Gov. Phil Murphy signed legislation Monday making race-based 911 calls with the goal of intimidating someone based on race, gender, or religion a crime.
The measure will create a category for false police reports and incrimination in the state’s laws against bias intimidation.
“Using the threat of a 911 call or police report as an intimidation tactic against people of color is an unacceptable, abhorrent form of discrimination,” Murphy said in a statement according to CNN. “Individuals who choose to weaponize this form of intimidation should held be accountable to the fullest extent of the law.”
Someone found guilty of knowingly placing race-based 911 calls in the state for the basis of intimidation will be subject to three to five years in prison, a fine of up to $15,000, or both.
False reports have long been a crime in the state, but the law Murphy signed gives out harsher penalties when making 911 calls to intimidate someone. A similar law was passed earlier this year in Washington state. Oregon recently passed a law making people who make race-based 911 calls vulnerable to civil suits.
A similar law was also passed in New York City in June after a White woman called the police on a Black man who asked her to put her dog on a leash. The woman was charged with a false report, but could’ve gone through worse if not for the man refusing to press charges.

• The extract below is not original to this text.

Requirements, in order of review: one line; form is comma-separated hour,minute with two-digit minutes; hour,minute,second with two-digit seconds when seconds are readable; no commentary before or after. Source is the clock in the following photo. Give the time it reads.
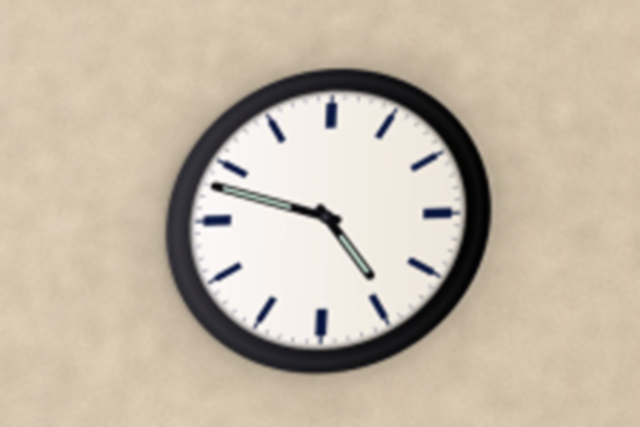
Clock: 4,48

Race-based 911 calls by white women were a common theme this summer, even going viral as ‘Karen’ incidents. According to BeenVerified, a background check company that compiled data from 150 incidents from January 2018 to July 2020 where white women called police on people of color for reasons that fell short of actual crimes, California totaled 27 incidents and New York 16. Georgia and North Carolina both accounted for eight while Florida and Ohio had six. Massachusetts, Pennsylvania, Virginia, Tennessee, Maryland, and Texas registered five or less.
In June, a white couple was fired from their jobs after harassing a Filipino man and calling the cops on him for writing Black Lives Matter in chalk outside a home in San Francisco. To the couple’s surprise, the home was owned by the man they called the cops on.
Days later, another white woman resigned as the CEO of a cannabis products company after she called the cops on an 8-year-old girl selling water near AT&T Park. In July, a white woman that worked at a Hampton Inn in North Carolina was fired for calling the cops on a Black family that was using the hotel swimming pool. It turned out the family was staying at the hotel.